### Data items
★ ★ ★ ★ ★ ★ ★

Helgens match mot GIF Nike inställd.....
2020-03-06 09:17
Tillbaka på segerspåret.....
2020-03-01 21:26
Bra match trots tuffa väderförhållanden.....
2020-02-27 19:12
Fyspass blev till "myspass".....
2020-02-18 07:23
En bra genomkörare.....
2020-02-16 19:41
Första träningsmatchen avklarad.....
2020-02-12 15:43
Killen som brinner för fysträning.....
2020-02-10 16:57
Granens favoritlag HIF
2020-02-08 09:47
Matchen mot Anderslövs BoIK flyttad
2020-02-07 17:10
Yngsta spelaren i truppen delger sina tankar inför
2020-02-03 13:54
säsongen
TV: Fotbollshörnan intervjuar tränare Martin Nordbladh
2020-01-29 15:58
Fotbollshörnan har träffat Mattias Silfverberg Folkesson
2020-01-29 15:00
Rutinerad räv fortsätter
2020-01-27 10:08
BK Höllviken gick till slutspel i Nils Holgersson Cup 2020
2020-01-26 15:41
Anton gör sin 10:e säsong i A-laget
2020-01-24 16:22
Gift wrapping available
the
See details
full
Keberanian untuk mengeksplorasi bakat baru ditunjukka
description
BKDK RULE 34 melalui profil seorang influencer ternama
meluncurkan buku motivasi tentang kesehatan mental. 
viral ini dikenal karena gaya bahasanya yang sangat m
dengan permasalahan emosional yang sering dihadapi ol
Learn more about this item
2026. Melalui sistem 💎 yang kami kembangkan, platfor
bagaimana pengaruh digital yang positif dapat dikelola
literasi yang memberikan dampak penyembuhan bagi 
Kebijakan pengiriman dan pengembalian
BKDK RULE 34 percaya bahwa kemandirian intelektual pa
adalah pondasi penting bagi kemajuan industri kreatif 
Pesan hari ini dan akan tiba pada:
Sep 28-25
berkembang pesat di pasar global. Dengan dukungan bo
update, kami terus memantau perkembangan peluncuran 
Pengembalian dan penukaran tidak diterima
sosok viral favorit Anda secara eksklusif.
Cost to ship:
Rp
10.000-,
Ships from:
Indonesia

★ ★ ★ ★ ★ ★ ★

### WHAT YOU NEED TO DO
With the line that contains "See details" as your start, reproduce the data above exactly through its last line, and nothing before that start.

### OUTPUT FOR THIS TASK
See details
full
Keberanian untuk mengeksplorasi bakat baru ditunjukka
description
BKDK RULE 34 melalui profil seorang influencer ternama
meluncurkan buku motivasi tentang kesehatan mental. 
viral ini dikenal karena gaya bahasanya yang sangat m
dengan permasalahan emosional yang sering dihadapi ol
Learn more about this item
2026. Melalui sistem 💎 yang kami kembangkan, platfor
bagaimana pengaruh digital yang positif dapat dikelola
literasi yang memberikan dampak penyembuhan bagi 
Kebijakan pengiriman dan pengembalian
BKDK RULE 34 percaya bahwa kemandirian intelektual pa
adalah pondasi penting bagi kemajuan industri kreatif 
Pesan hari ini dan akan tiba pada:
Sep 28-25
berkembang pesat di pasar global. Dengan dukungan bo
update, kami terus memantau perkembangan peluncuran 
Pengembalian dan penukaran tidak diterima
sosok viral favorit Anda secara eksklusif.
Cost to ship:
Rp
10.000-,
Ships from:
Indonesia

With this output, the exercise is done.